Site and River
Site & River
The sonar site is located at mile six of the Sheenjek River and consists of two sonar transducers located across the river from one another. Each transducer is submerged as close to shore as feasible and all surface electronics are housed in a small self-supporting tent on the left bank and a canvas wall tent on the right bank. The site's main camp and primary counting station are on the right bank. A wireless router transfers data between the left bank sonar and a laptop computer on the right bank.
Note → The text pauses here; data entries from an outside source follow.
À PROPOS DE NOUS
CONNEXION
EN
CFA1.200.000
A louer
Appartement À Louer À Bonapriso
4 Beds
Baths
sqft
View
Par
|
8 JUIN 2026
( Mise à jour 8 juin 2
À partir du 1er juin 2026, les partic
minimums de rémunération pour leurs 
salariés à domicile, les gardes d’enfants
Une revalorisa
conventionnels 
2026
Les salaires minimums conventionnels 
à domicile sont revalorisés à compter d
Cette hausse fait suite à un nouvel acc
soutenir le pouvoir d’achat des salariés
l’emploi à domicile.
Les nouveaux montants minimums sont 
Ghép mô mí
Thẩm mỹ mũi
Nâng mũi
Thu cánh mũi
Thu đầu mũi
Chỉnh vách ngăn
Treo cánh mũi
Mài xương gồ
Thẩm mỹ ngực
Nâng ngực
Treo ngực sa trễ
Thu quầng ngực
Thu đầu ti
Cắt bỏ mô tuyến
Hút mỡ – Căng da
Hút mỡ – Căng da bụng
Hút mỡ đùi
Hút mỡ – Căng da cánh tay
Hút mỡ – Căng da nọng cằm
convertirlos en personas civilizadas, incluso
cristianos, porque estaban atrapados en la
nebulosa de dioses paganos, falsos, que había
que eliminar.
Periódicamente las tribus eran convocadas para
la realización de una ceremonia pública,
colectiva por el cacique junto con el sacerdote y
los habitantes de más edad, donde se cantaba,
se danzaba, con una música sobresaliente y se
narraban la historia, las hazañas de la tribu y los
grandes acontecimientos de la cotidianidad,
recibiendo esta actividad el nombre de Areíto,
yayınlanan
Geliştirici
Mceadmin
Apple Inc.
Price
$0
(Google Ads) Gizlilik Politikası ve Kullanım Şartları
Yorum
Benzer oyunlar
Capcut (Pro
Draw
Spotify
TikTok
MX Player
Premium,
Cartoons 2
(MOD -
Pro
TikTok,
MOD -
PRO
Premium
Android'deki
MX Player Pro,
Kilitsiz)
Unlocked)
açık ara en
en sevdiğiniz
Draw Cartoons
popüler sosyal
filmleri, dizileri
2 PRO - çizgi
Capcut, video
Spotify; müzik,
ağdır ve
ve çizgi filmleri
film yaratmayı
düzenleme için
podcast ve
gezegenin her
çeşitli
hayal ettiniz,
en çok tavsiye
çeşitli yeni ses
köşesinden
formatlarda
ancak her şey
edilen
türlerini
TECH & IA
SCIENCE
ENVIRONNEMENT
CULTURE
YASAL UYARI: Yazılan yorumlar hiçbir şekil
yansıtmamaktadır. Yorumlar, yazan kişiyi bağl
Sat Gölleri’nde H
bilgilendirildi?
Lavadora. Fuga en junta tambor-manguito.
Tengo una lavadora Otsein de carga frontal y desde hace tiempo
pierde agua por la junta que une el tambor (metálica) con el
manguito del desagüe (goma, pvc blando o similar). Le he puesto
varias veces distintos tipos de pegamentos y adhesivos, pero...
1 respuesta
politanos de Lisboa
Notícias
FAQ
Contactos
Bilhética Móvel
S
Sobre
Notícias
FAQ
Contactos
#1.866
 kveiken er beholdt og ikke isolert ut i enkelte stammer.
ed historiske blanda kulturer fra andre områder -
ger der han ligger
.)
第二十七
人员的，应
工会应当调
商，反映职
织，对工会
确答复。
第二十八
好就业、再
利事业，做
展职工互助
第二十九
Located above the Arctic Circle, the Sheenjek River drains from glacial ice fields of the Romanzof Mountains, a northern extension of the Brooks Range. From the these glacial ice fields, the river flows southward approximately 250 miles to where it empties into the Porcupine River, which in turn empties into the Yukon River.
While created by glaciers, the Sheenjek River has numerous clear water tributaries. Water clarity in the lower river is somewhat unpredictable, but generally clearest during periods of low water. Historically, the water level begins to drop in late August or early September. Upwelling ground water composes a significant portion of the river flow volume, especially in winter. It is in these spring areas that fall chum salmon spawn, particularly within the lower 100 miles.
At the sonar site, a smooth river bottom profile provides favorable conditions for using sonar to detect fish. On average the river is about 200 feet wide at site, but width can fluctuate dramatically. The lower Sheenjek River is prone to severe flooding and when heavy rain occurs upstream the river can expand to 650 feet wide at the sonar site. When severe flooding occurs, as it did in 2006 and in 2010, sonar site operations are sometimes disrupted.